The need for dam construction and rehabilitation cannot be overemphasised.

Rains have become erratic, causing serious disruptions to food security, which in turn poses a serious national security threat given the high levels of unemployment in most African countries. But more importantly, dams, apart from reducing soil erosion and ensuring a ready supply of fresh water for humans and livestock, they enable people to better use their land than waiting for seasonal rain.

It means people can produce a variety of crops on a rotational basis throughout the year.

Zimbabwe has set the ball rolling with its land reform programme. Much of our industry is dependent on agriculture. It is very possible to reverse the statistics of my opening paragraph. I am not certain exactly how much Government allocates annually to agriculture.

It is, however, a matter that demands political commitment, a priority sacrifice. Zimbabwe should be an inspiration rather an example of how not to empower your people.

That is why the importation of agricultural equipment from Brazil recently presents an opportunity for Zimbabwe to rebuild its agriculture on a fresh slate.

Land is the economy, the economy is land.

President commissioned the new equipment in Harare last week. He said told the delegates that much of the equipment was destined for smallholder communal farmers who had benefited from land reforms.

These had proved more resourceful by producing better than their commercial counterparts despite their limited resources. He stressed the need for the equipment to reach the intended beneficiaries.

He knows what the scourge of corruption and indiscipline has done to the country.

What is however not so evident at the moment is whether Africa is pulling together in this land revolution which should provide the fire for rapid industrialization which the African Union has set itself to achieve.

Africa’s young population needs jobs, and those who have money want to consume. It is would be a waste and a further drag on Africa if it were to continue to be a dumping ground for foreign goods.

Africa cannot rise on the basis of providing a huge market for foreign goods. It is time to move up and increase productivity, value addition and beneficiation. It is time to simultaneously invest in manufacturing and appropriate technologies for our environment.

So far the rest of the world only looks at Africa as a huge market for their products. At more than a billion people, everyone sees a potential buyer. That means serious competition while Africans look for concessions like Agoa for them to export.

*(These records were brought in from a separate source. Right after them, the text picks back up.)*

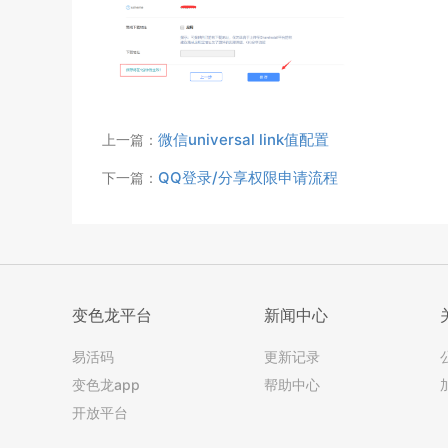
微信universal link值配置
上一篇：
QQ登录/分享权限申请流程
下一篇：
变色龙平台
新闻中心
易活码
更新记录
变色龙app
帮助中心
开放平台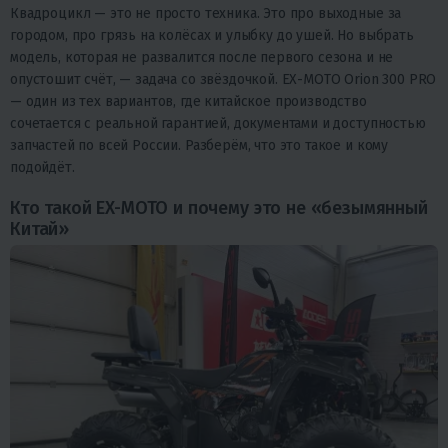
Квадроцикл — это не просто техника. Это про выходные за
городом, про грязь на колёсах и улыбку до ушей. Но выбрать
модель, которая не развалится после первого сезона и не
опустошит счёт, — задача со звёздочкой. EX-MOTO Orion 300 PRO
— один из тех вариантов, где китайское производство
сочетается с реальной гарантией, документами и доступностью
запчастей по всей России. Разберём, что это такое и кому
подойдёт.
Кто такой EX-MOTO и почему это не «безымянный
Китай»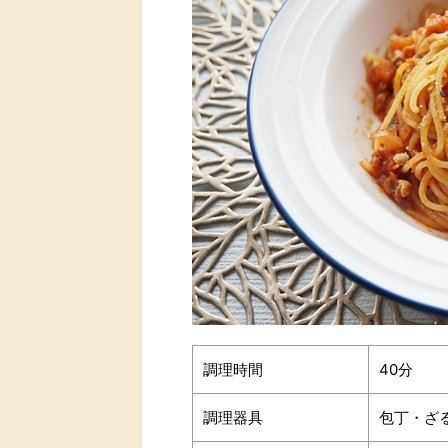
調理時間
40分
調理器具
包丁・ざ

It is an approach which is unsustainable and perpetuates a dependency syndrome.

True, Africa cannot be at the same level with those who exploited its people through slavery and followed that with colonial rule to further exploit its natural resources.

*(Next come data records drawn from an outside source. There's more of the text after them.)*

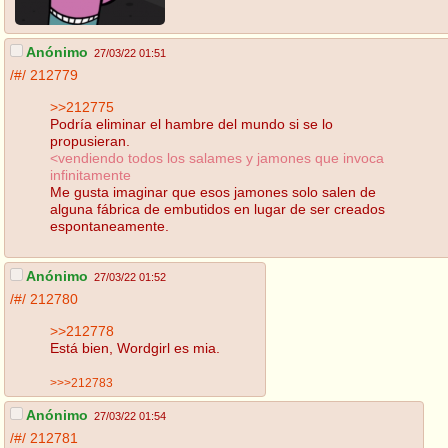
Anónimo
27/03/22 01:51
/#/
212779
>>212775
Podría eliminar el hambre del mundo si se lo
propusieran.
<vendiendo todos los salames y jamones que invoca
infinitamente
Me gusta imaginar que esos jamones solo salen de
alguna fábrica de embutidos en lugar de ser creados
espontaneamente.
Anónimo
27/03/22 01:52
/#/
212780
>>212778
Está bien, Wordgirl es mia.
>>>212783
Anónimo
27/03/22 01:54
/#/
212781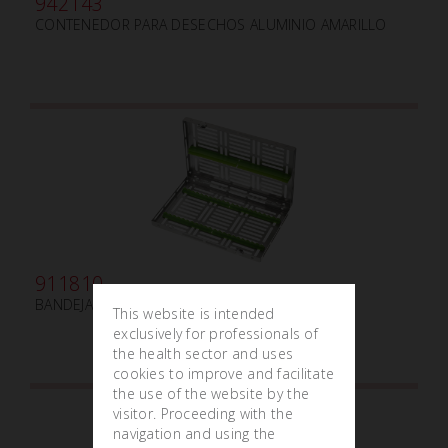
942143
CONTENEDOR PARA DESECHOS ALUMINIO AMARILLO
911810
BANDEJA GAMMAFIX CINC VERDE
This website is intended
exclusively for professionals of
the health sector and uses
cookies to improve and facilitate
the use of the website by the
visitor. Proceeding with the
navigation and using the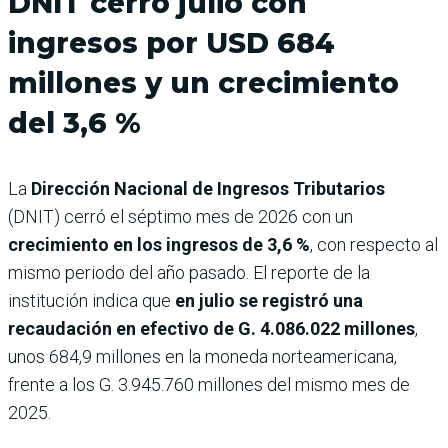
DNIT cerró julio con
ingresos por USD 684
millones y un crecimiento
del 3,6 %
La
Dirección Nacional de Ingresos Tributarios
(DNIT) cerró el séptimo mes de 2026 con un
crecimiento en los ingresos de 3,6 %
, con respecto al
mismo periodo del año pasado. El reporte de la
institución indica que
en julio se registró una
recaudación en efectivo de G. 4.086.022 millones
,
unos 684,9 millones en la moneda norteamericana,
frente a los G. 3.945.760 millones del mismo mes de
2025.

But the awareness of that history should be used as a fighting tool. It should be used to challenge neo-colonial exploitation, to fight for better terms of trade, for increased productivity and to get priorities right.

That means Africa must invest wisely in key infrastructure such as energy, manufacturing, agriculture and others while it plays the catch up game.

Foreign official development assistance is slowly drying up while competition for foreign direct investment is hard to come by.

That’s a recipe for social unrest if Africa doesn’t get its priorities right.